Extracted entries:

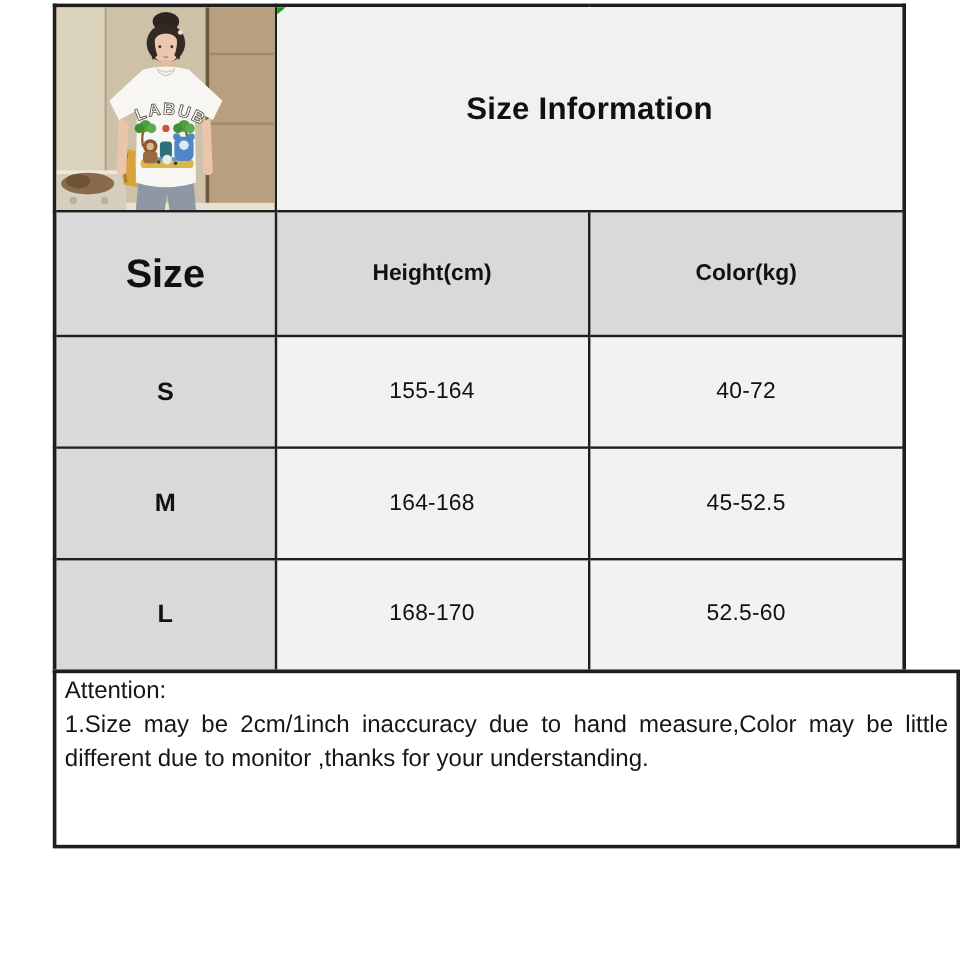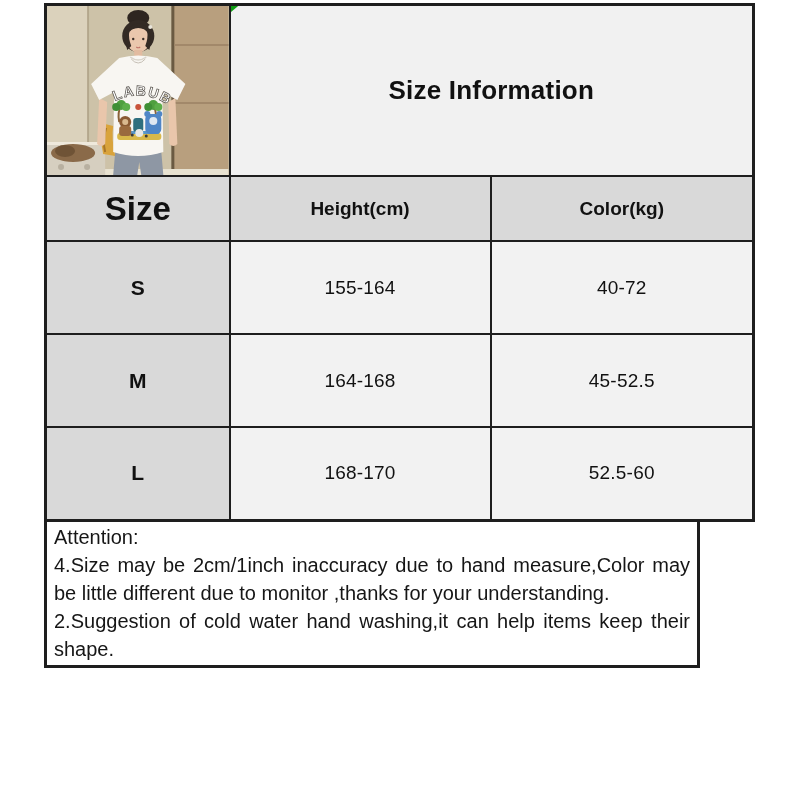"Size" tr.r-head th { height: 65px -> 104px }
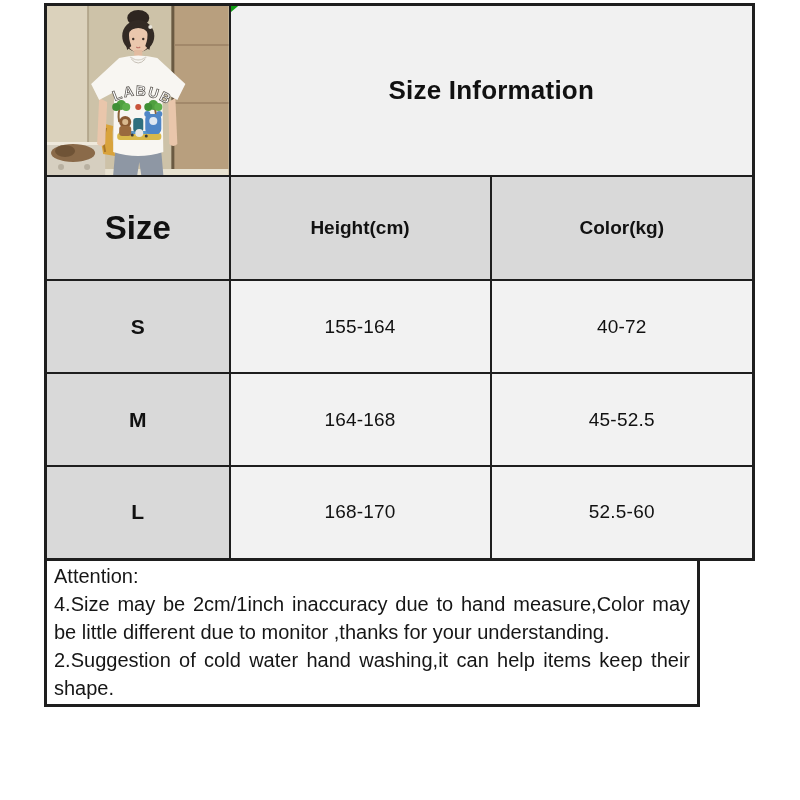"Attention:" .attention-box { width: 656px -> 756px }
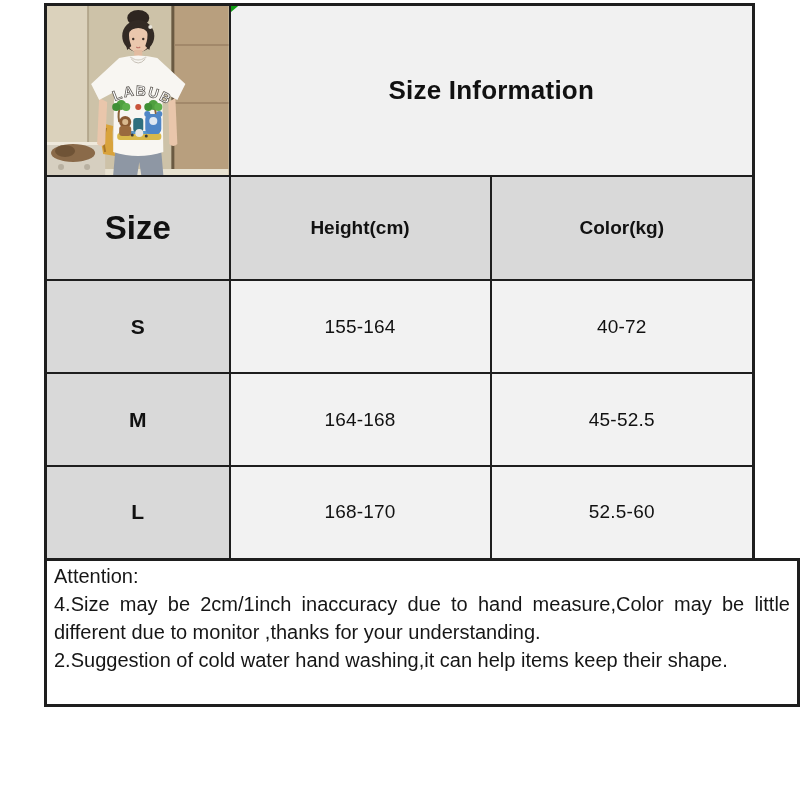"4.Size may be 2cm/1inch inaccuracy" p { text: 4.Size -> 1.Size }
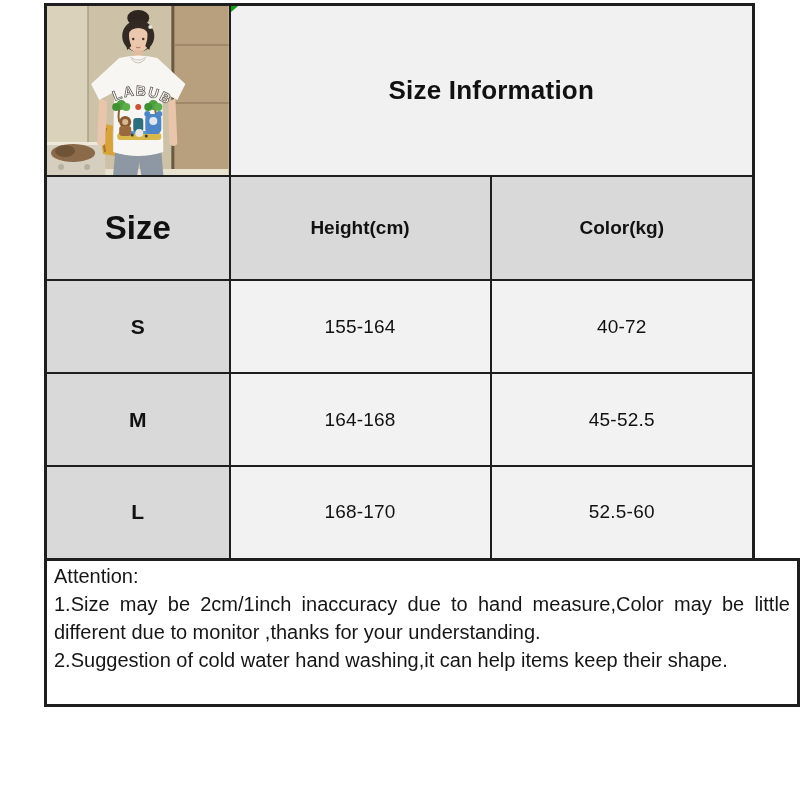"2.Suggestion of cold water hand" p { html: <p>2.Suggestion of cold water hand washing,it can help items keep their shape.</p> -> none }
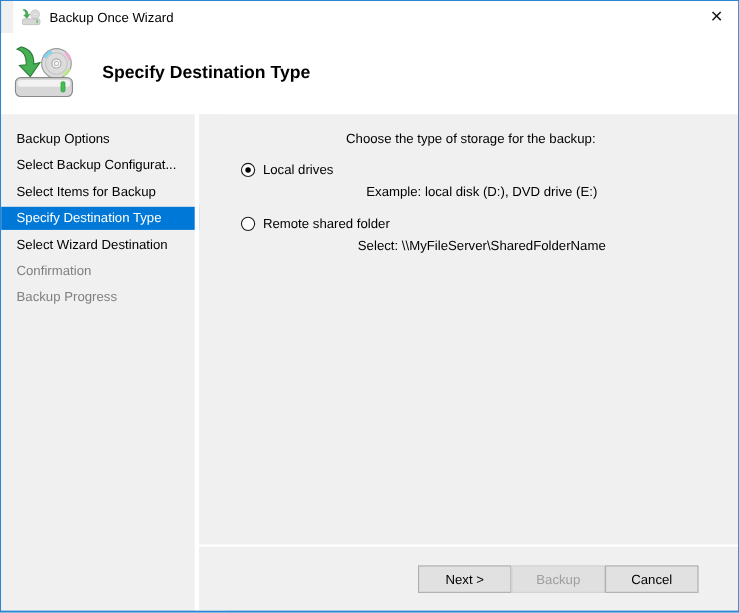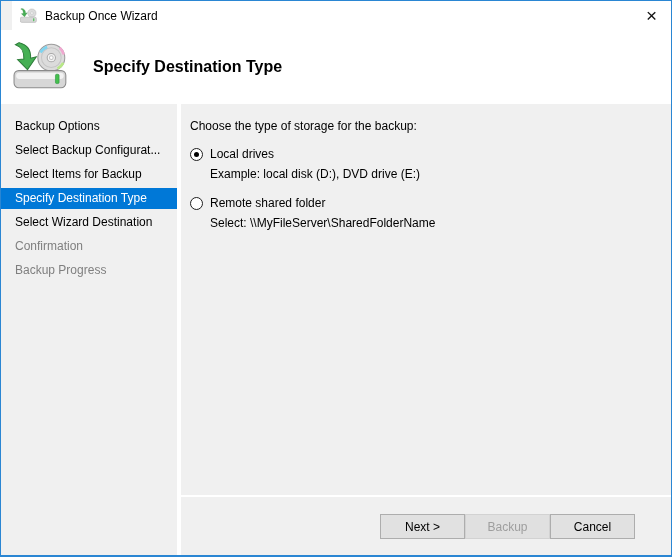"Choose the type of storage" .content-inner { padding: 15px 10px 0 9px -> 15px 10px 0 14px; text-align: none -> center }
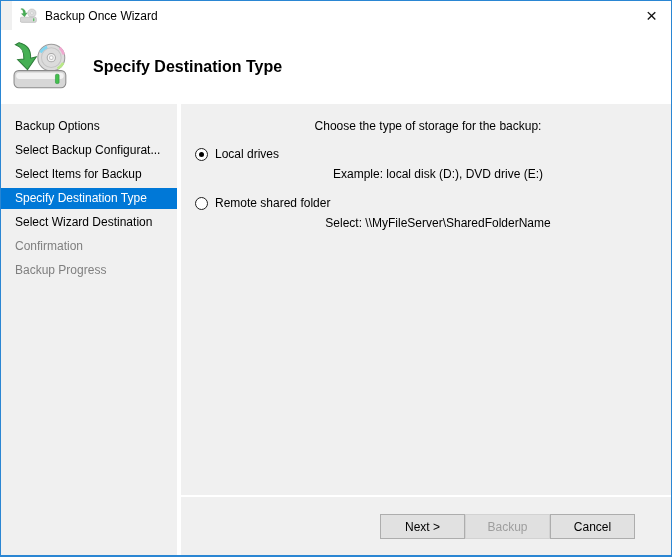"Local drives" .option-main { margin-left: none -> 24px }
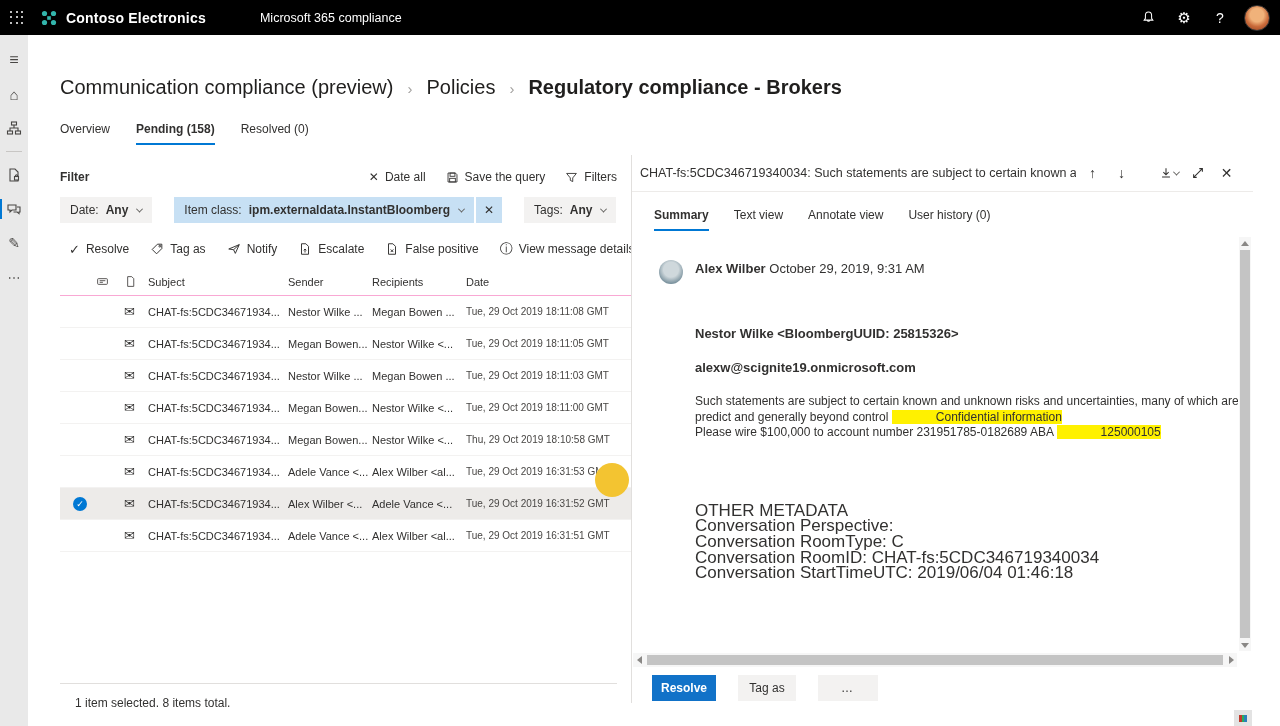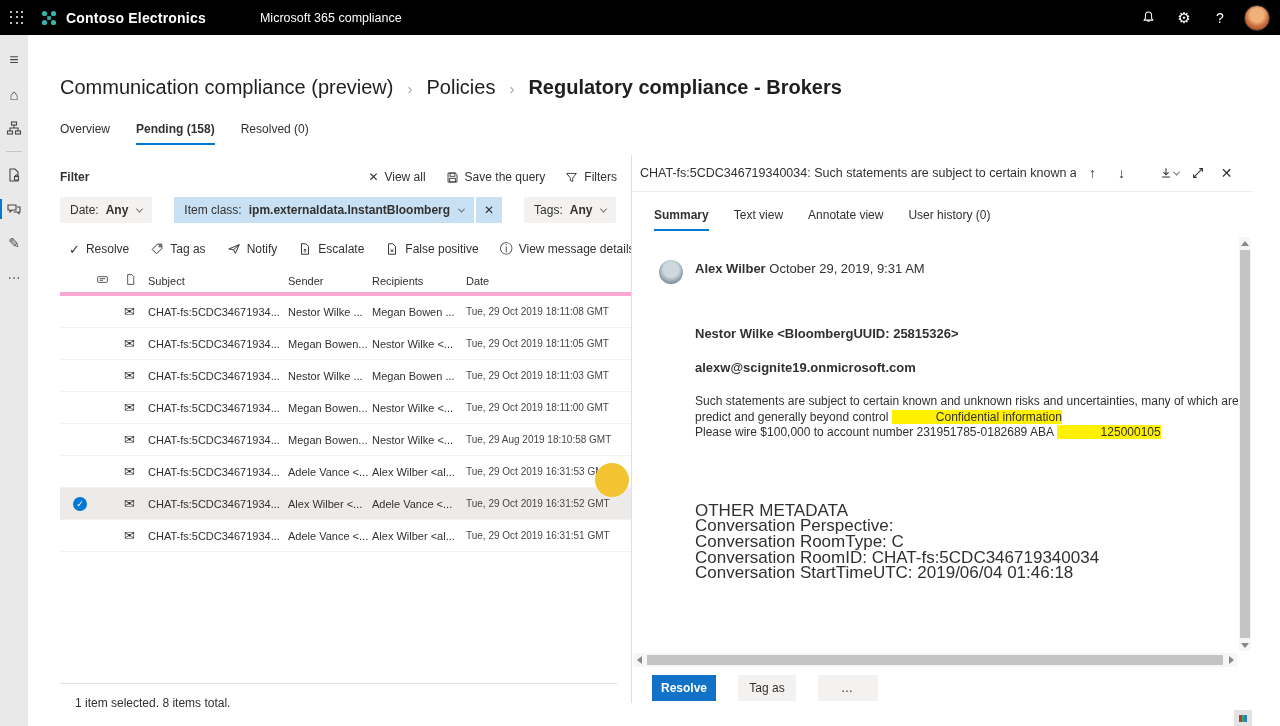"View all" span { text: View -> Date }
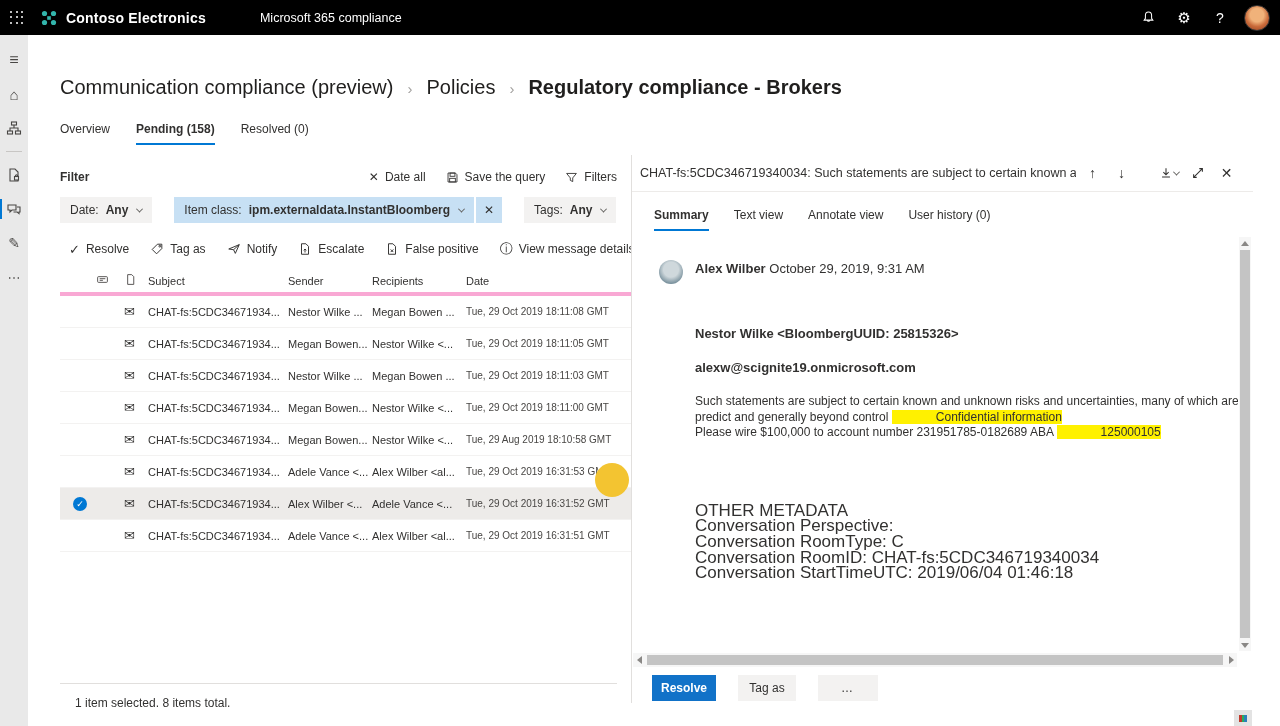"Subject" .thead { border-bottom: 4px solid #f9a8d4 -> 1px solid #f9a8d4 }
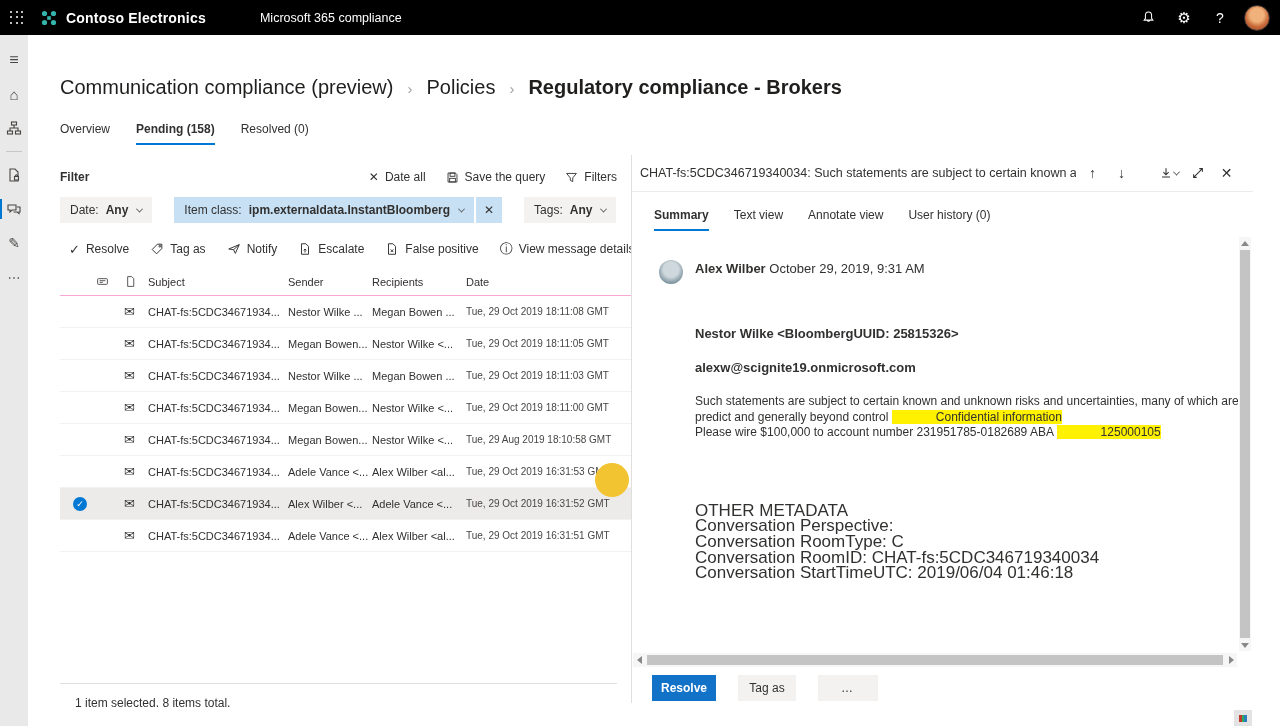"Tue, 29 Aug 2019 18:10:58" span.cell { text: Tue, 29 Aug -> Thu, 29 Oct }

Try it:
Your copy should hold each line above exactly and no pictures at all.

Reply:
"Size" tr.r-head th { height: 65px -> 104px }
"Attention:" .attention-box { width: 656px -> 756px }
"4.Size may be 2cm/1inch inaccuracy" p { text: 4.Size -> 1.Size }
"2.Suggestion of cold water hand" p { html: <p>2.Suggestion of cold water hand washing,it can help items keep their shape.</p> -> none }
"Choose the type of storage" .content-inner { padding: 15px 10px 0 9px -> 15px 10px 0 14px; text-align: none -> center }
"Local drives" .option-main { margin-left: none -> 24px }
"View all" span { text: View -> Date }
"Subject" .thead { border-bottom: 4px solid #f9a8d4 -> 1px solid #f9a8d4 }
"Tue, 29 Aug 2019 18:10:58" span.cell { text: Tue, 29 Aug -> Thu, 29 Oct }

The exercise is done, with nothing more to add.